Tasks
1/ Reproduce everything in the article on African fintech investment from "Despite a large" down to "in the region.".
2/ Continue the article on African fintech investment from where it stops.

Reading text
*** Begin section ***
Despite a large youthful, digitally savvy population and growing mobile usage, Africa has lagged behind even its emerging market peers, like Latin America, when it comes to venture capital activity. But the African fintech market has been accelerating, with startups securing around $330.5 million in H1 2021, more than double the amount raised the entire year before, according to a report from Disrupt Africa, a tech-focused research and news organization based in the region.
“Africa is almost like a blank canvas that VCs and startups can build on,” Pierre Suhrcke, a partner at European growth investor TempoCap, said. “We’re going to see a quantum leap in the development of [its] ecosystem and there’s a great amount of opportunity for really strong returns.”
Higher geopolitical and currency-related risks, as well as the fragmented nature of the continent, have historically deterred non-African VCs from entering the region, according to Suhrcke, but the sheer size of the market and recent success stories like Nigeria-born payments startup Flutterwave—which achieved unicorn status in March with a $170 million round, according to PitchBook data—have made the continent more attractive.
“In the investment community, it’s always a case of success breeding success,” Johan Bosini, a partner at South Africa’s Quona Capital said. “There’s now real evidence of appetite from larger investors, which has led to more confidence in the ecosystem and unlocked a lot more local capital and expertise, further fueling growth.”
Valuations in Africa are another draw for foreign investors, as prices skyrocket in regions like the US and Europe. According to Suhrcke, Africa hasn’t been a priority because VCs have been able to make stellar returns in the West. But some smaller investors may find it more difficult to produce good returns based on current valuations, leading them to look further afield.
*** End section ***
Available data
*** Begin section ***
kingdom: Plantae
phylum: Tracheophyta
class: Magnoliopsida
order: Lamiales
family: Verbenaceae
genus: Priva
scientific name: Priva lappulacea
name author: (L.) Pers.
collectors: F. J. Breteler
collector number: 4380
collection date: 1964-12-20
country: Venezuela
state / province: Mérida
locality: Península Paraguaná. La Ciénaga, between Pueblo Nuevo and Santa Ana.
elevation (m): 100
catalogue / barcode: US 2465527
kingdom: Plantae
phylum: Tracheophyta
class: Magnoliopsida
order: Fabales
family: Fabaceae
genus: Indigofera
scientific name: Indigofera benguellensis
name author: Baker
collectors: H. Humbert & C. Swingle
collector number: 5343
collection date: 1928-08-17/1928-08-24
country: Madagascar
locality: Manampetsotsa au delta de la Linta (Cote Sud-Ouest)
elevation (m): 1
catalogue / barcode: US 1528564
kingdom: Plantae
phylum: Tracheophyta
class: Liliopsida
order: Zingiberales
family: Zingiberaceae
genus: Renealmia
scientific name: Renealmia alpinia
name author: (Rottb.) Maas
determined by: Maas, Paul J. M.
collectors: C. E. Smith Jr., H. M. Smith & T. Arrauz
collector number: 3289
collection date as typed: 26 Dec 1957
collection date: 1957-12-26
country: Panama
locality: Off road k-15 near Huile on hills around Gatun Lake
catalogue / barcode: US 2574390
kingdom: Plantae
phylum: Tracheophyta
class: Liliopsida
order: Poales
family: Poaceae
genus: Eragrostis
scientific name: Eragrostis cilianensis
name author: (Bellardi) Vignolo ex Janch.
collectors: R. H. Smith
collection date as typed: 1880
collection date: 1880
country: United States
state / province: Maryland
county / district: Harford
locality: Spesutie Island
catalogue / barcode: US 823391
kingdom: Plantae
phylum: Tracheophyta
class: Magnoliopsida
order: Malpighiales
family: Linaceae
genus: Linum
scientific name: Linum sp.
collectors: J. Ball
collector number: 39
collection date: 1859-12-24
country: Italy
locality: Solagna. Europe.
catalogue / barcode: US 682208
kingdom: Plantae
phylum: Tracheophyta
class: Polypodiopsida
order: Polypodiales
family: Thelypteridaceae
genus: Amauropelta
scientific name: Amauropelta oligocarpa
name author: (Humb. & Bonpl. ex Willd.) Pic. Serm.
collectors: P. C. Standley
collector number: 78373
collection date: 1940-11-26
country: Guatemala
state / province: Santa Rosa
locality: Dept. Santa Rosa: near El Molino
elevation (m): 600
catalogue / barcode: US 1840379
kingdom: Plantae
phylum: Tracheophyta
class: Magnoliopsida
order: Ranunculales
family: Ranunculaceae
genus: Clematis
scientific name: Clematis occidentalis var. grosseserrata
*** End section ***
Responses to the exercise
1/
Despite a large youthful, digitally savvy population and growing mobile usage, Africa has lagged behind even its emerging market peers, like Latin America, when it comes to venture capital activity. But the African fintech market has been accelerating, with startups securing around $330.5 million in H1 2021, more than double the amount raised the entire year before, according to a report from Disrupt Africa, a tech-focused research and news organization based in the region.

2/
Foreign investors are more willing to deploy capital in the region, but Bosini believes that many startups may be undervalued due to the increased risks. Africa has only a few billion-dollar-plus startups, and most achieved unicorn status in the last couple of years—like Flutterwave and its payments peer, Interswitch, which was valued at $1 billion in 2019 after a partnership with Visa. But with high risk comes high reward, and firms entering the market earlier stand to make solid returns as the ecosystem matures.
Some recent examples of foreign investors in Africa include Japan’s Uncovered Fund, which reportedly launched a $15 million vehicle in February to back early-stage African startups, while US firms like Tiger Global are jumping into the fray with reported investments in companies like microfinance startup FairMoney. Earlier this week, Valar Ventures and existing investor Target Global led a $55 million round in challenger bank Kuda at a $500 million valuation, TechCrunch reported.
“Our first investment in Kuda last year really opened our eyes to the new wave of digital companies emerging across Africa,” Ricardo Schäfer, a partner at Target Global, said. “There’s a number of fantastic companies solving real pain points and addressing huge markets. It’s hard to predict the future, but I think we’ll see a similar inflection of successful startups in Africa that we saw in places like India and China 20 years ago.”